» **Goal of the exercise**
Say how many lines of these entries include the word "right", and answer with the number alone.

#### Entries provided

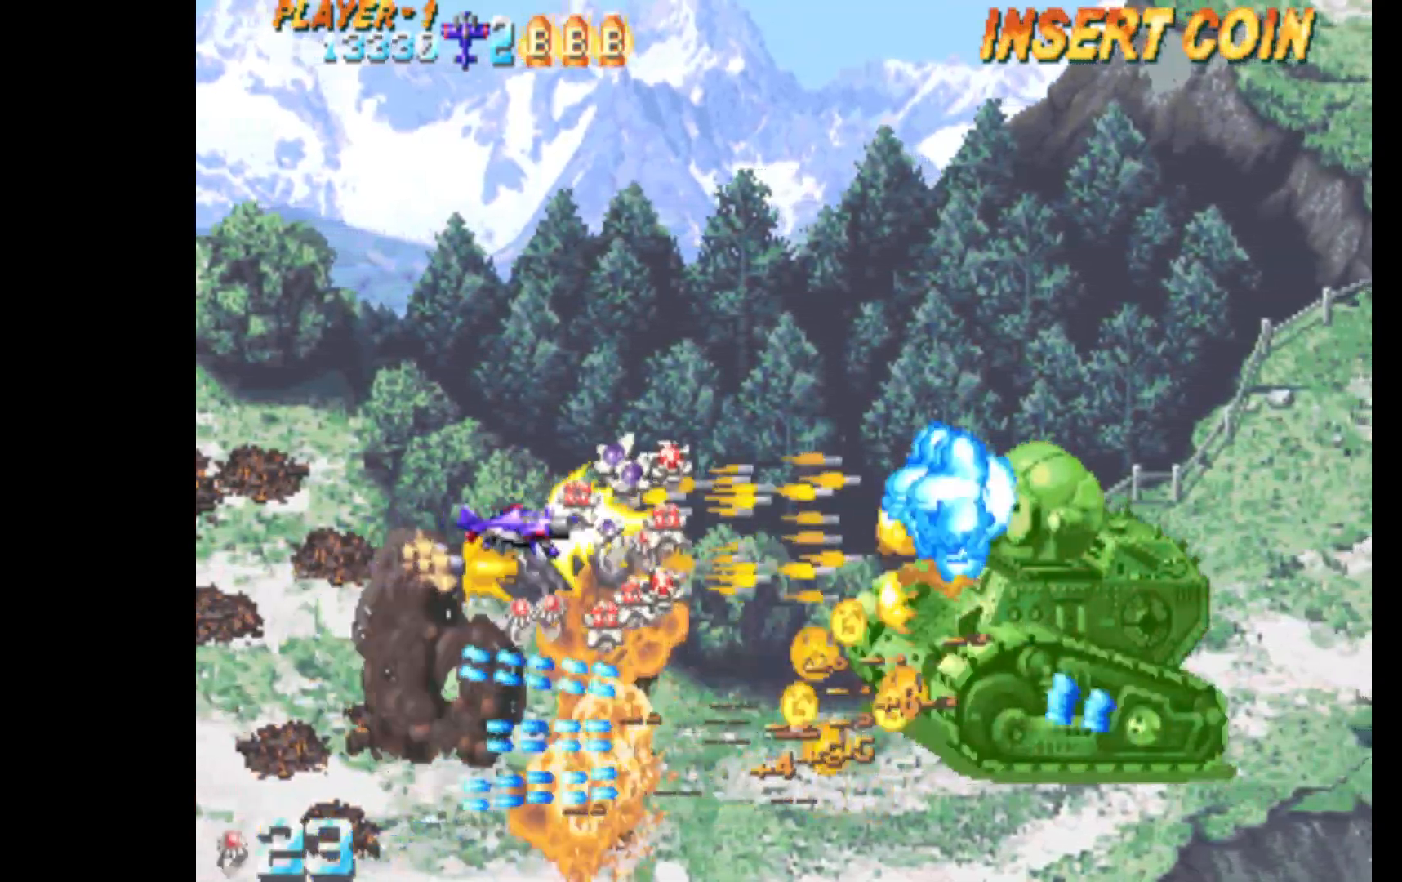
{"keys": ["c", "down", "right"], "events": [[83, "right", "up"], [167, "left", "down"], [217, "q", "up"], [267, "down", "down"], [317, "left", "up"], [367, "right", "down"], [500, "c", "down"]]}
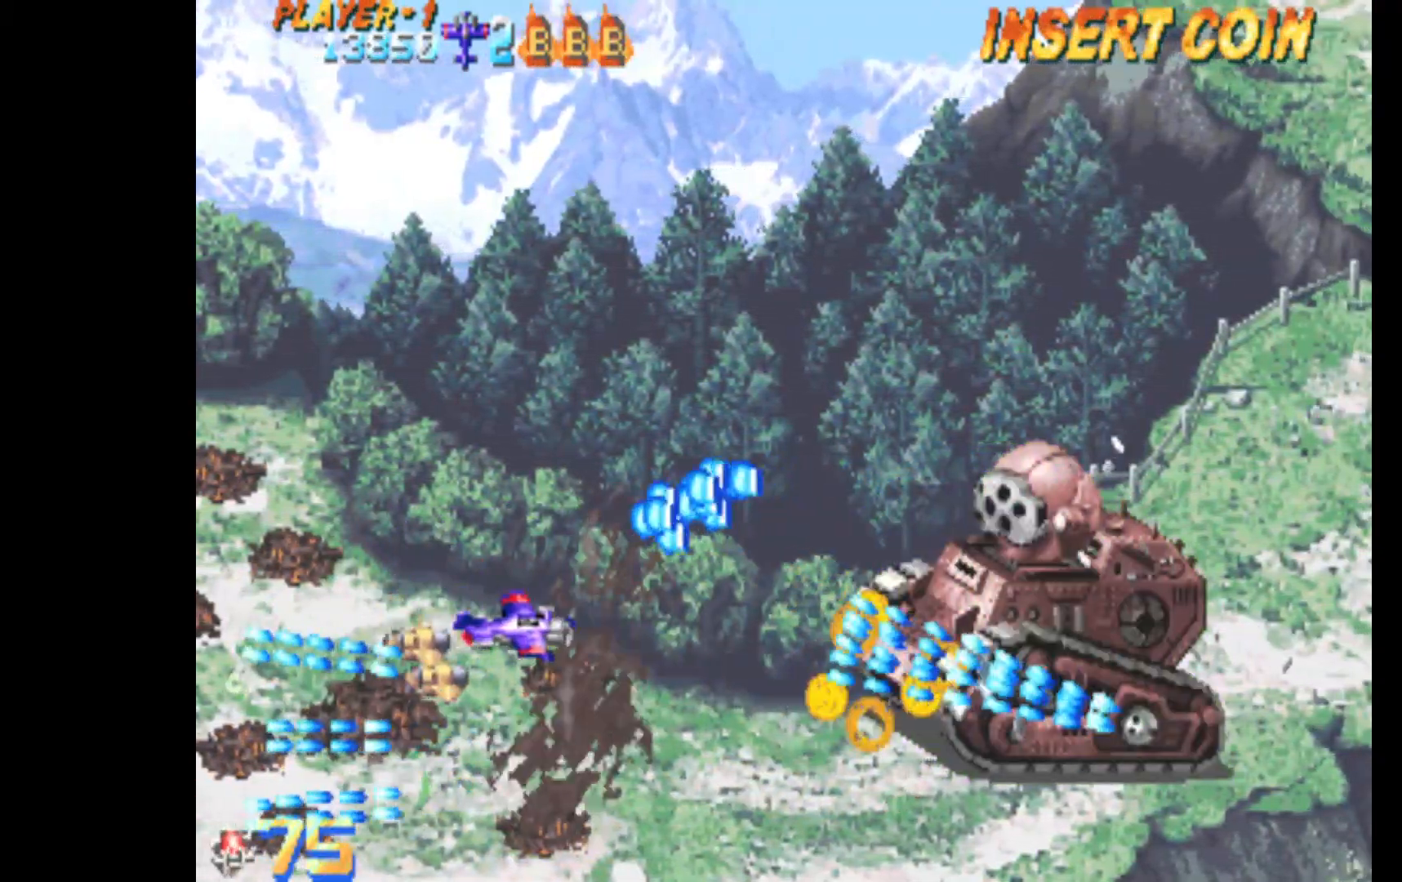
{"keys": ["down", "right"], "events": [[233, "c", "up"]]}
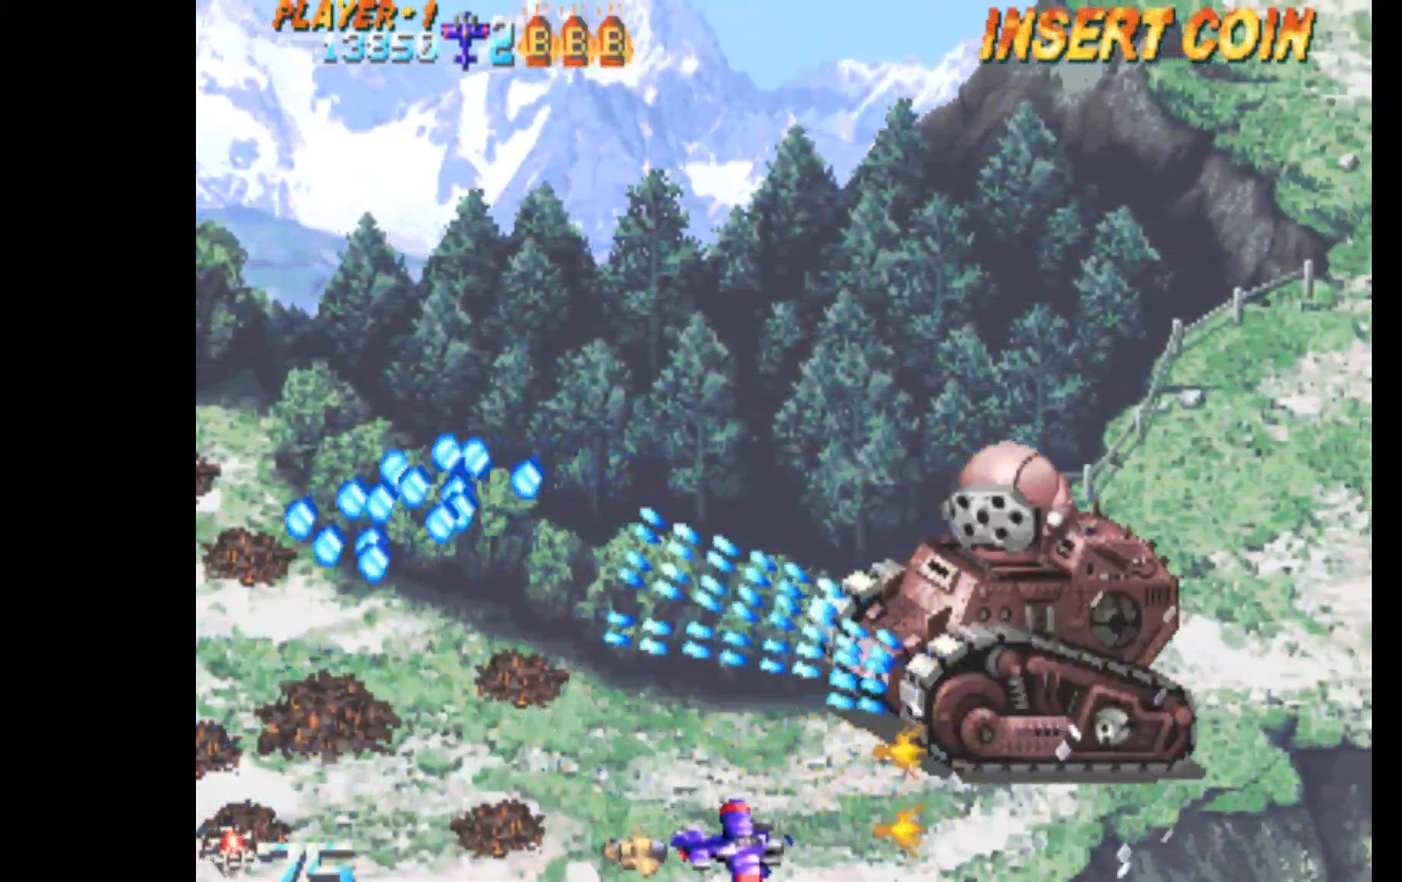
{"keys": [], "events": [[150, "right", "up"], [200, "down", "up"], [200, "left", "down"], [300, "up", "down"], [433, "left", "up"], [433, "up", "up"]]}
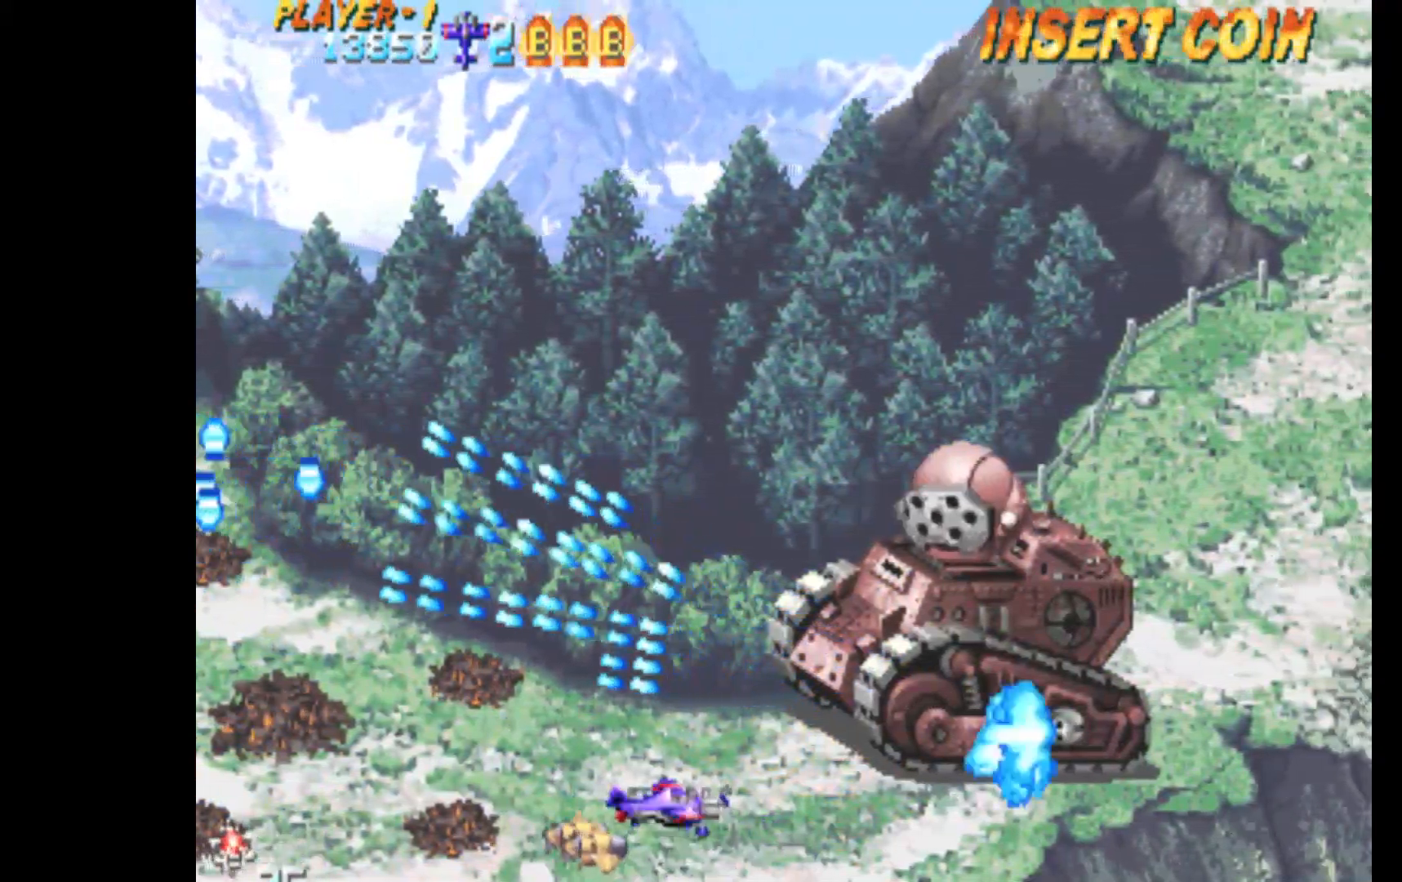
{"keys": ["c", "up"], "events": [[167, "up", "down"], [217, "left", "down"], [267, "up", "up"], [317, "left", "up"], [350, "c", "down"], [400, "left", "down"], [400, "up", "down"], [500, "left", "up"]]}
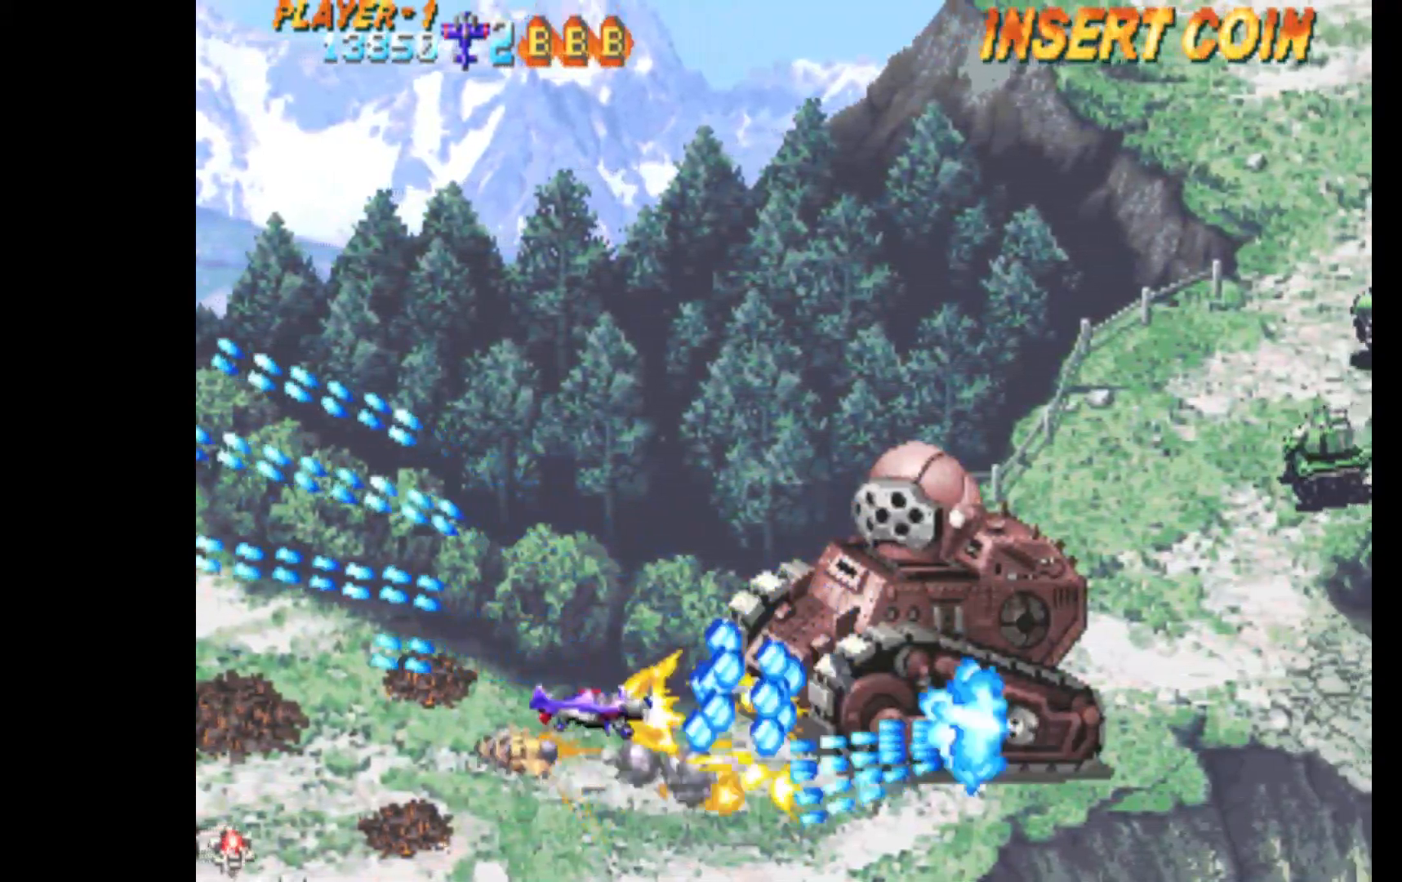
{"keys": ["c", "left"], "events": [[183, "right", "down"], [283, "up", "up"], [333, "left", "down"], [333, "right", "up"]]}
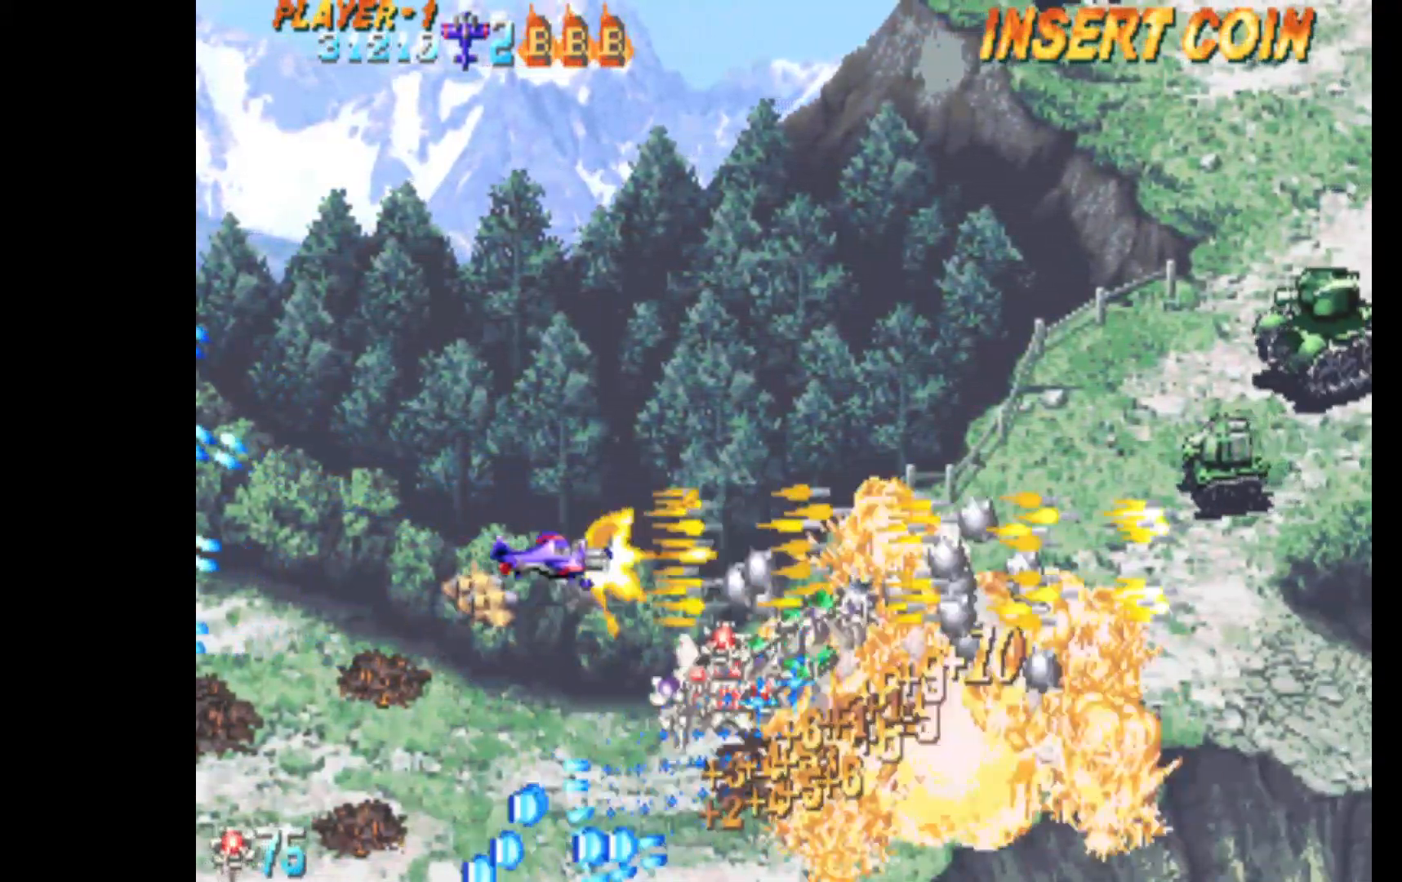
{"keys": ["q", "right"], "events": [[67, "c", "up"], [67, "left", "up"], [67, "up", "down"], [200, "q", "down"], [250, "right", "down"], [483, "up", "up"]]}
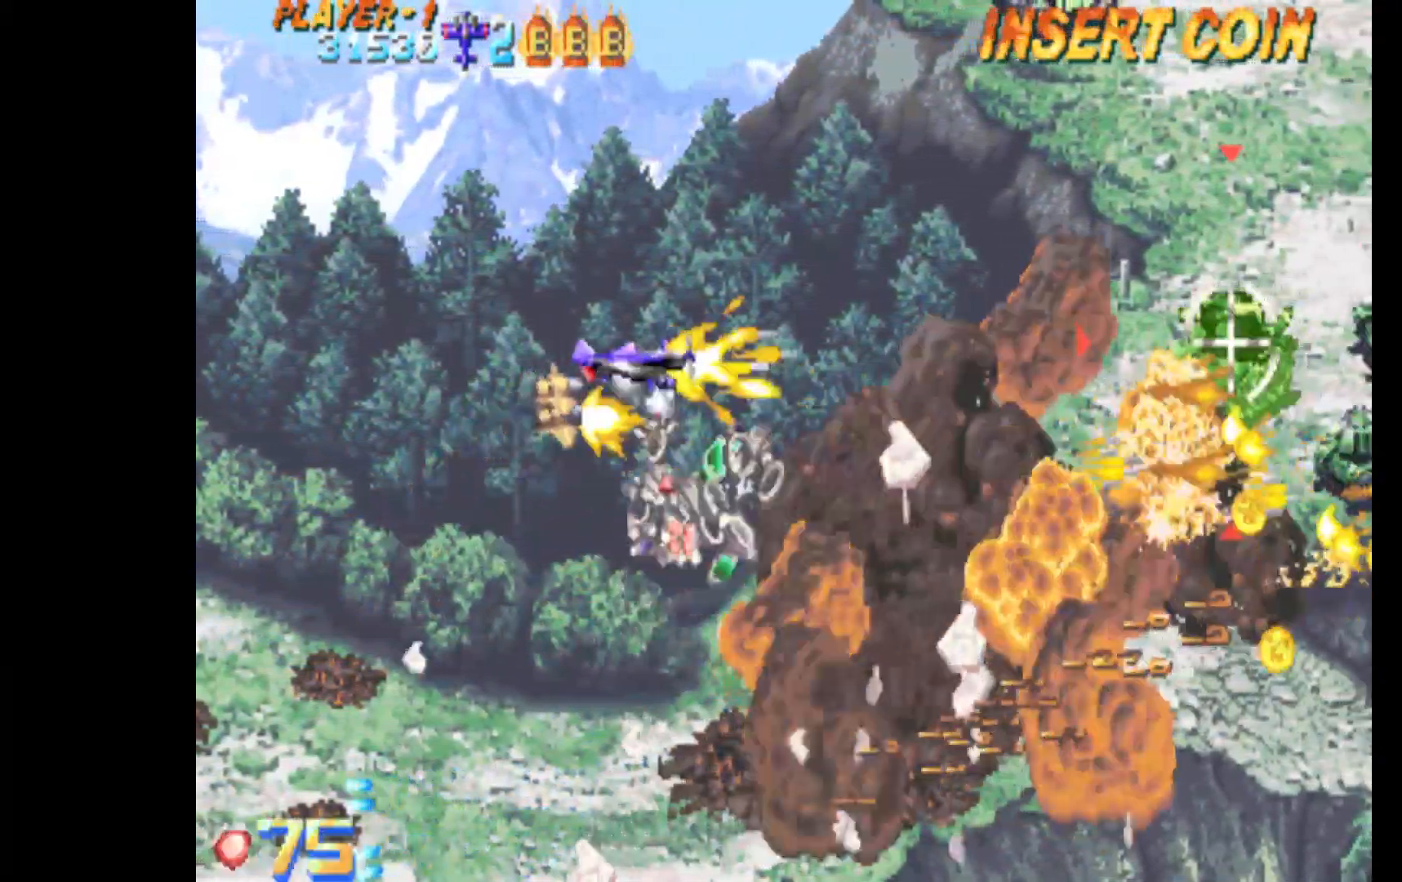
{"keys": ["down"], "events": [[33, "right", "up"], [67, "left", "down"], [67, "q", "up"], [450, "down", "down"], [450, "left", "up"]]}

########

» **Result of this exercise**
6